Из кухни к нам выбежала молодая девушка с голыми, обсыпанными мукой руками, в рубашке, низко спустившейся на не совсем еще сформировавшиеся плечи, и подобранной до колен юбке.
Она совсем растерялась, покраснела до ушей и с криком убежала назад в кухню, захлопнув за собой дверь.
Мы расхохотались.
— Что, какова? — обратилась ко мне Феоктиста Елеазаровна. — Невеста! Семнадцатый годок с Пасхи пошел… Я тебе мигом постель устрою! Всё равно уже солнце садится, скоро и совсем спать пора, а Лиза самоварчик приготовит… Да, да! как есть невеста…

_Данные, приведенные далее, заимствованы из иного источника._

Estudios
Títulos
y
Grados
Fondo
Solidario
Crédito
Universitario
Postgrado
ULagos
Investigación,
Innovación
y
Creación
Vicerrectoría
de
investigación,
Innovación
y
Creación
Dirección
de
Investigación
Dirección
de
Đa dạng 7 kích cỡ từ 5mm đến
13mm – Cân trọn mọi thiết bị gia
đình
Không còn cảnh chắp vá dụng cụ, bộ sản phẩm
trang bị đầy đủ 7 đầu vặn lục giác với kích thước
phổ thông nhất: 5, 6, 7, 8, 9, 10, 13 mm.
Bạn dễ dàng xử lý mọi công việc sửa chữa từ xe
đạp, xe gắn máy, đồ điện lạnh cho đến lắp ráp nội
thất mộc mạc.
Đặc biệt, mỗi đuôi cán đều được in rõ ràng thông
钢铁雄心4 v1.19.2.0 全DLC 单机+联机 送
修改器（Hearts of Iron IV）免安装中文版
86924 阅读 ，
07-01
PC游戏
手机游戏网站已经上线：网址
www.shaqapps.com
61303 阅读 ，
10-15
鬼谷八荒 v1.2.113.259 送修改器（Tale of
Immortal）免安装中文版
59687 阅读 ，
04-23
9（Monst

Мать оставила меня в «зале», а сама юркнула в спальню, принесла оттуда подушки, одеяло, белье и принялась устраивать постель на диване, тщательно прилаживая простыни, разглаживая всякую неровность, и ни на минуту не умолкала. От времени до времени она останавливалась и с любовью посматривала на меня.
Оказалось, что в позапрошлом году было много фруктов в садике; что для меня приготовили целых четыре банки варенья, которые потом пришлось выбросить, потому что я, недобрый, не являлся, и оно испортилось; что околела корова Машка; что мне вышили рубашку и т. д.
— Ну, готово! Поди ляг, родной! Дай я с тебя сапоги сниму!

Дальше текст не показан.